[Entries taken from a collection]
====
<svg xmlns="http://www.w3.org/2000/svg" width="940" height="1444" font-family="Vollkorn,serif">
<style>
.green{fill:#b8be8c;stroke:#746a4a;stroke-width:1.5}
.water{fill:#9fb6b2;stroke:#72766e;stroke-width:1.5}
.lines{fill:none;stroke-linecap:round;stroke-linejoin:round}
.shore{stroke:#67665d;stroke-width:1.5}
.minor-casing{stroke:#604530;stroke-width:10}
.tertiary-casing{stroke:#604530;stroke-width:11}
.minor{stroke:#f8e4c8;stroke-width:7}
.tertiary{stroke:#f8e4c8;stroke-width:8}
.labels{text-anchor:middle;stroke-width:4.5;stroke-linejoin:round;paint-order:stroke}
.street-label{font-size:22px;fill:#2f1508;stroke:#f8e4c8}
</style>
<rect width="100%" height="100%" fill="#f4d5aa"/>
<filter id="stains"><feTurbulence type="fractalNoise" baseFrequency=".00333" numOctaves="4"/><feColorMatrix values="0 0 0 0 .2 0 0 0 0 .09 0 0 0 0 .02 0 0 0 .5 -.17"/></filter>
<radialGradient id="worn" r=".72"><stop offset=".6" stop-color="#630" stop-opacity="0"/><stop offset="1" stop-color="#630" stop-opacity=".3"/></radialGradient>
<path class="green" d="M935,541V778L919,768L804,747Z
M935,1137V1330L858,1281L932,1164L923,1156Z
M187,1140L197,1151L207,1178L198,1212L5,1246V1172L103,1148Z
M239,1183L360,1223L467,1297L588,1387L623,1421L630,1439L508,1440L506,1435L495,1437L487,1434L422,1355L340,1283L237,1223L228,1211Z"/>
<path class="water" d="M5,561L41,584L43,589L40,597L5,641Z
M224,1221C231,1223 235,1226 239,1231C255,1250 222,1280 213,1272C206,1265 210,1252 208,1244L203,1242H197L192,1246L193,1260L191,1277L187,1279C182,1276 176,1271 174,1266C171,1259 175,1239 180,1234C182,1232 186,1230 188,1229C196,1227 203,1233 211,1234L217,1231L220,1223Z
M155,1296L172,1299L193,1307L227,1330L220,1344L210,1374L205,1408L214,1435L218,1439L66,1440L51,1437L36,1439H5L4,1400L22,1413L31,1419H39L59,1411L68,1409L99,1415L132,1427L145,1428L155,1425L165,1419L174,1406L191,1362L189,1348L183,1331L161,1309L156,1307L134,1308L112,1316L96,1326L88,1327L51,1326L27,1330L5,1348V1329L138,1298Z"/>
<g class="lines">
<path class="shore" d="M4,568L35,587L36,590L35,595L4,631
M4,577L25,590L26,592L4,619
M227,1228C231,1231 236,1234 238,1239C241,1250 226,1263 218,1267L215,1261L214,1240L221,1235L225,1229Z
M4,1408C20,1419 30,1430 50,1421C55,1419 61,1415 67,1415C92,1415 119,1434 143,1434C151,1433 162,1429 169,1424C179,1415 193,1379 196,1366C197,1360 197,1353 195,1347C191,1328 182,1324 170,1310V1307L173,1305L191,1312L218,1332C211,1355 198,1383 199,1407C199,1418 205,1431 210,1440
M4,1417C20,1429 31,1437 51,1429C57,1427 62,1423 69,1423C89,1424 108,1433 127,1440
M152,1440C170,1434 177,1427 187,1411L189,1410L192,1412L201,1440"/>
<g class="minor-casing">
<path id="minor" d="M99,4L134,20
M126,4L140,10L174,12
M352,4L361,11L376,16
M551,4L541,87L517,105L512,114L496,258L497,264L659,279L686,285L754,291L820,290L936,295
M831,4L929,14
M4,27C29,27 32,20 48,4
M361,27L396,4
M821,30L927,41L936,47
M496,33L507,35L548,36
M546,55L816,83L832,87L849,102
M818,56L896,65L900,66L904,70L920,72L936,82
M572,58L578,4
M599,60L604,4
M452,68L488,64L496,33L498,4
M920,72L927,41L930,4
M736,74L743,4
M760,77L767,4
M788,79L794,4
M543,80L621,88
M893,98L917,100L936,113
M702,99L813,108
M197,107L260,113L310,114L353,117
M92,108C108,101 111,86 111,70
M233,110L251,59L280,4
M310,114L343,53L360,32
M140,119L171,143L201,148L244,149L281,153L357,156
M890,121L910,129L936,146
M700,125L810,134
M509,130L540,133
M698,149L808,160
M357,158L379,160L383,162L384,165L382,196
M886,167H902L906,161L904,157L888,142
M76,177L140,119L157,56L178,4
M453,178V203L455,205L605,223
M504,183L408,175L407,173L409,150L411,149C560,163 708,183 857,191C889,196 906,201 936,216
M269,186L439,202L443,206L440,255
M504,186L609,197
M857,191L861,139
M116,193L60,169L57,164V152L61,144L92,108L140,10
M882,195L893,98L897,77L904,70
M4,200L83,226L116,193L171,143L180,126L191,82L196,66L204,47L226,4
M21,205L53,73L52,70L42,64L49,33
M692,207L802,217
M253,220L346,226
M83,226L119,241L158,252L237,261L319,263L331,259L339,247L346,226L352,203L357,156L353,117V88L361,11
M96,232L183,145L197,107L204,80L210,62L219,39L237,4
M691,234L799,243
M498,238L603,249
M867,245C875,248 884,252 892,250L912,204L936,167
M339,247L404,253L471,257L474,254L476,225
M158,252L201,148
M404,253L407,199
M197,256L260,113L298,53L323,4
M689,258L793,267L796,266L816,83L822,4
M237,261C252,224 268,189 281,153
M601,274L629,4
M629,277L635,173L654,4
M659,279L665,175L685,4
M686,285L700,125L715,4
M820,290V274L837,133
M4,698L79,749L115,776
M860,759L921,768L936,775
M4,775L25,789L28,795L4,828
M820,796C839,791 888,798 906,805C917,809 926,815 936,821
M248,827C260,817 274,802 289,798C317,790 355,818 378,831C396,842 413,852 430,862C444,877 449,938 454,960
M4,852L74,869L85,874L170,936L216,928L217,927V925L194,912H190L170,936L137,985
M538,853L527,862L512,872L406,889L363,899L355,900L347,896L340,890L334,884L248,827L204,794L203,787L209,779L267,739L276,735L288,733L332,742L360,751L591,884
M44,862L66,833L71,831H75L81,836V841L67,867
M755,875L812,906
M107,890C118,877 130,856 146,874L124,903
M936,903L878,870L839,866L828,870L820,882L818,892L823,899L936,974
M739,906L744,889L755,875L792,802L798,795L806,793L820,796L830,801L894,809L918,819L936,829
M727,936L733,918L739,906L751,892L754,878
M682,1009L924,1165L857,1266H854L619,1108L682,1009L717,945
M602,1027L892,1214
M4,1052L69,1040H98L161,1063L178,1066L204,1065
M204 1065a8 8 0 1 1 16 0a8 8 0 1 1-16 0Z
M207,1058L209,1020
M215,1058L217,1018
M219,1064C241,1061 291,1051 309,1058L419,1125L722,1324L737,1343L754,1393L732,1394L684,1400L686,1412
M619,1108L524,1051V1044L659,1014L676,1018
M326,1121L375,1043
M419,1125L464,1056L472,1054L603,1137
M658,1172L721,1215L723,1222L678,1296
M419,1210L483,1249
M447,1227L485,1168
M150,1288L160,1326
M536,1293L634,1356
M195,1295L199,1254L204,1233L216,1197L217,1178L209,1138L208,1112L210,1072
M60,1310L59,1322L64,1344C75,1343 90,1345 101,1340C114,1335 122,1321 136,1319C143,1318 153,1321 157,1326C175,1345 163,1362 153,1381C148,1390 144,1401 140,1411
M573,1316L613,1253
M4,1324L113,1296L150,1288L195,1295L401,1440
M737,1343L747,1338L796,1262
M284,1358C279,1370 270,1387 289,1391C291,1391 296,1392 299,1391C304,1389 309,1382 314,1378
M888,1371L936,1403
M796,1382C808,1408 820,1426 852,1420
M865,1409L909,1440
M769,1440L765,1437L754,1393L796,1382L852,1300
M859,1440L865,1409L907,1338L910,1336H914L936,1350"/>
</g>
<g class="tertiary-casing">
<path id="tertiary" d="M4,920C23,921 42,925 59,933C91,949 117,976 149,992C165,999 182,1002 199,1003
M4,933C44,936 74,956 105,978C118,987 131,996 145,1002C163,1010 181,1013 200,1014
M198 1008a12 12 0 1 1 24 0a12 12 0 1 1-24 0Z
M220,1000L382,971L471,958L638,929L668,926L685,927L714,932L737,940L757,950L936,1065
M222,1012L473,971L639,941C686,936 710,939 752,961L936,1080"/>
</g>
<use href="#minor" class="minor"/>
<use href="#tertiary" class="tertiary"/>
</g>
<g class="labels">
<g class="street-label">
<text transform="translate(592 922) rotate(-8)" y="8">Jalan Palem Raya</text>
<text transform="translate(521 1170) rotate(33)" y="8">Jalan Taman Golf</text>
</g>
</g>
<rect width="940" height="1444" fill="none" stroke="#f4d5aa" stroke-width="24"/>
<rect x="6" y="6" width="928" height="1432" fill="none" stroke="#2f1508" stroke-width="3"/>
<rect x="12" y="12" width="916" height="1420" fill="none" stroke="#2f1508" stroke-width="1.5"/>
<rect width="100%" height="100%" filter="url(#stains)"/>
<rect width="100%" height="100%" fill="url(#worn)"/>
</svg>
====
→ PROBLEM TO WORK ON: Return every line of the preceding records in which the word "lines" appears.

→ RESPONSE BELOW:
.lines{fill:none;stroke-linecap:round;stroke-linejoin:round}
<g class="lines">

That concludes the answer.